*** Block opens ***

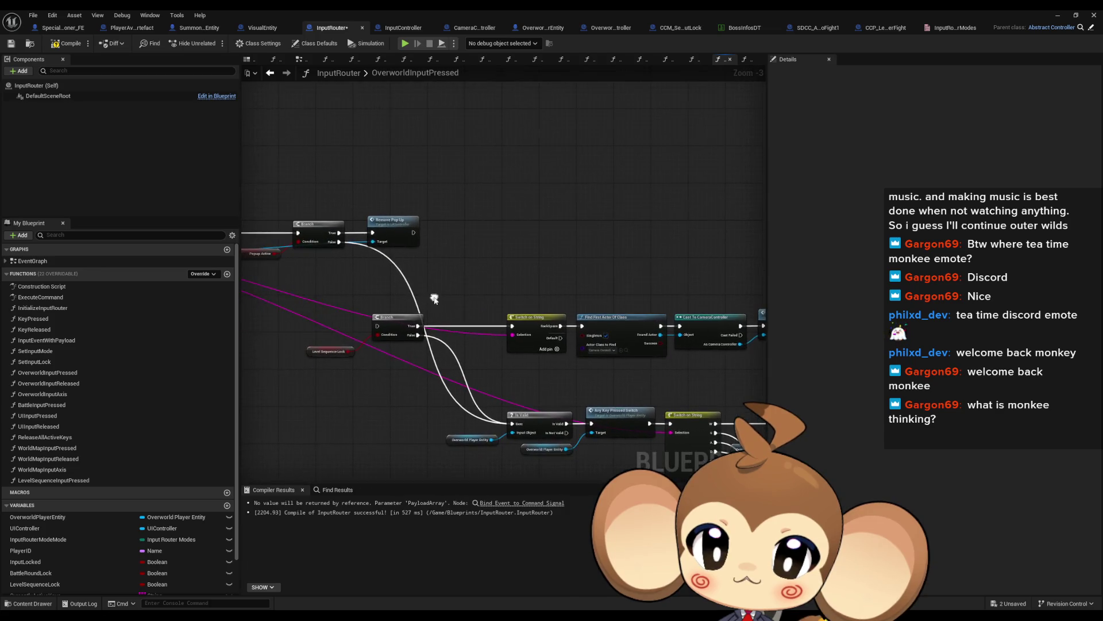
left_click_drag(276, 274, 716, 363)
left_click_drag(695, 374, 695, 373)
key("Delete")
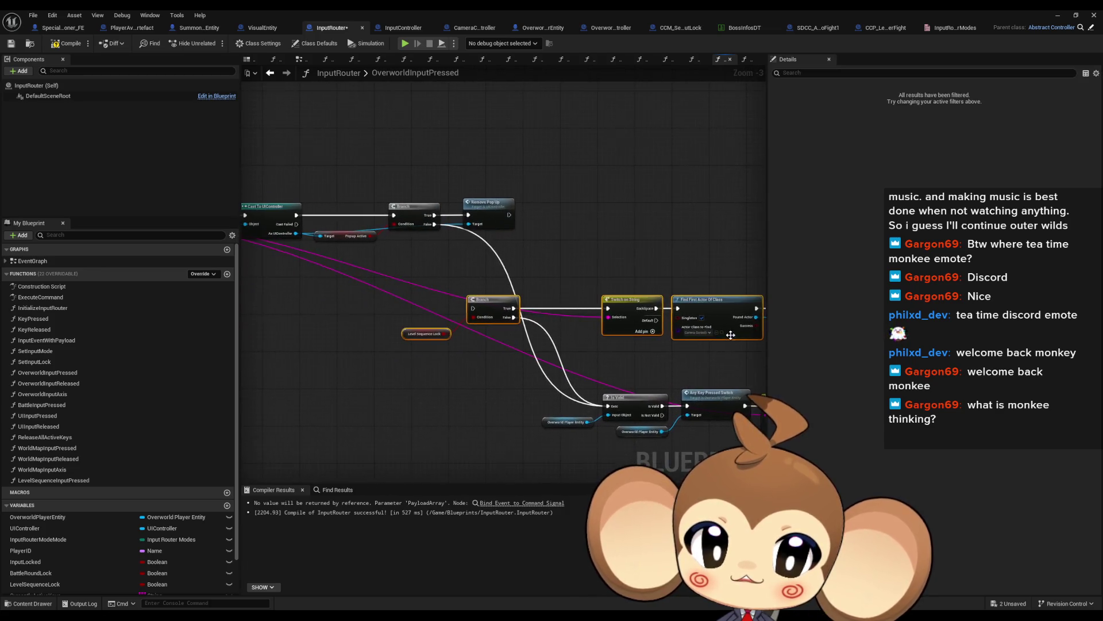
left_click(68, 481)
double_click(68, 481)
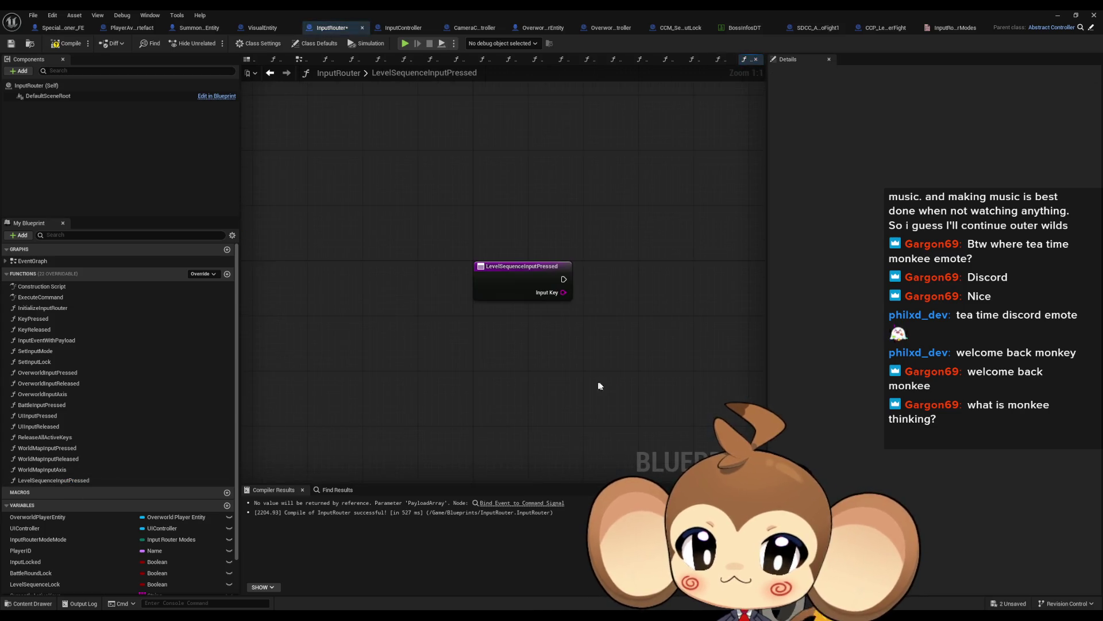
Paste the copied nodes beside the entry node and feed Input Key into the Switch's Selection
key("ctrl+v")
left_click_drag(442, 361, 655, 331)
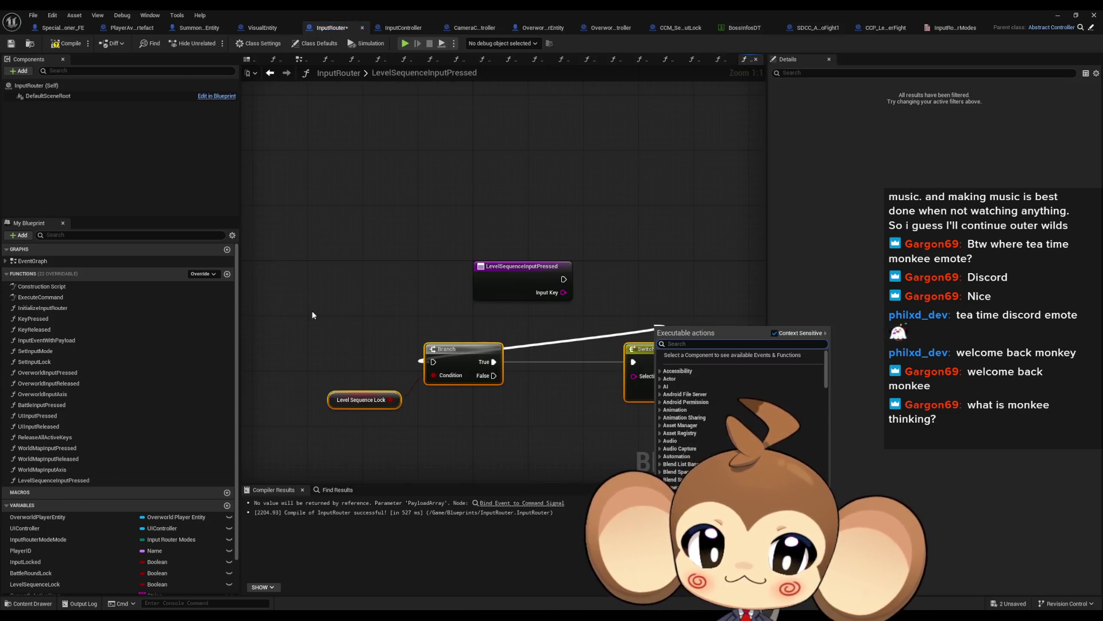
left_click(384, 325)
scroll(330, 317, "down", 3)
left_click_drag(462, 373, 731, 406)
scroll(607, 287, "up", 3)
mouse_move(268, 358)
left_mouse_down()
mouse_move(581, 291)
mouse_move(584, 279)
left_mouse_up()
left_click(583, 350)
mouse_move(274, 296)
left_mouse_down()
mouse_move(290, 307)
mouse_move(661, 304)
left_mouse_up()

*** Block closes ***

The string "scroll" marks the lines to copy; report each of them from the data above.

scroll(330, 317, "down", 3)
scroll(607, 287, "up", 3)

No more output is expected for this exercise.